GOAL OF THE EXERCISE | Report the number of lines in the data where the word "press" appears, and add no other text.

[Items from a data source]
┄┄┄┄┄┄

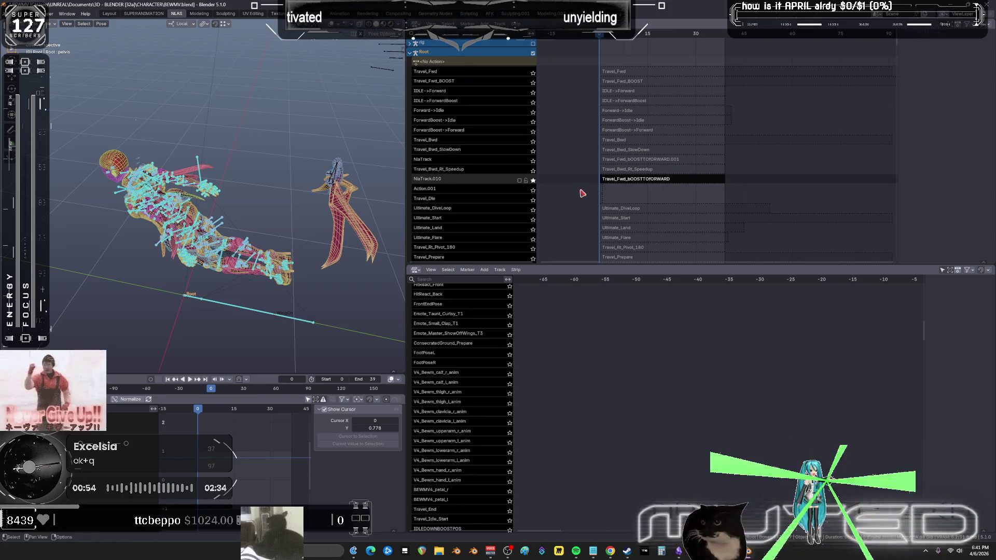
# Rename NlaTrack.010 to Forward->ForwardBoost.
pyautogui.click(630, 180)
pyautogui.click(441, 181)
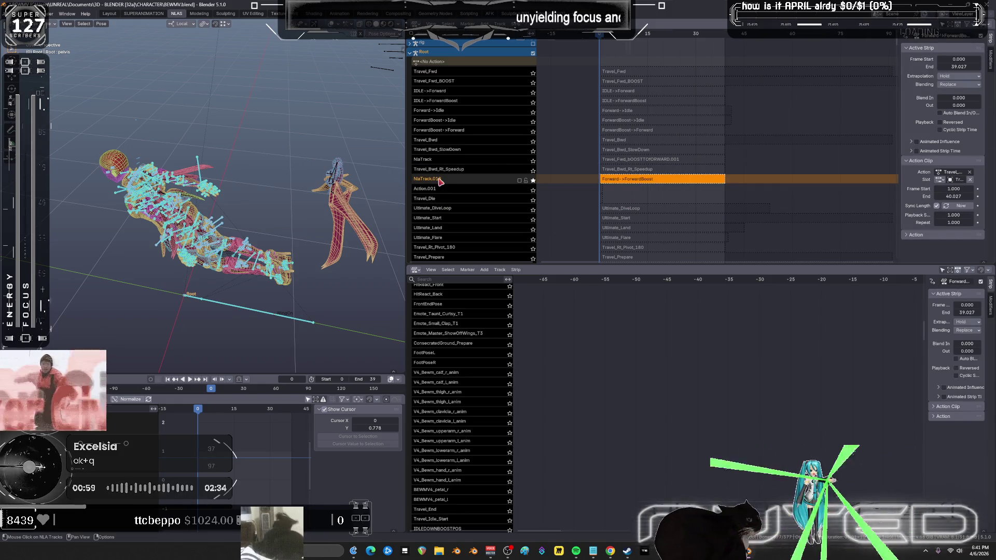
pyautogui.doubleClick(430, 179)
pyautogui.press('ctrl+v')
pyautogui.press('Return')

┄┄┄┄┄┄

ANSWER SECTION | 2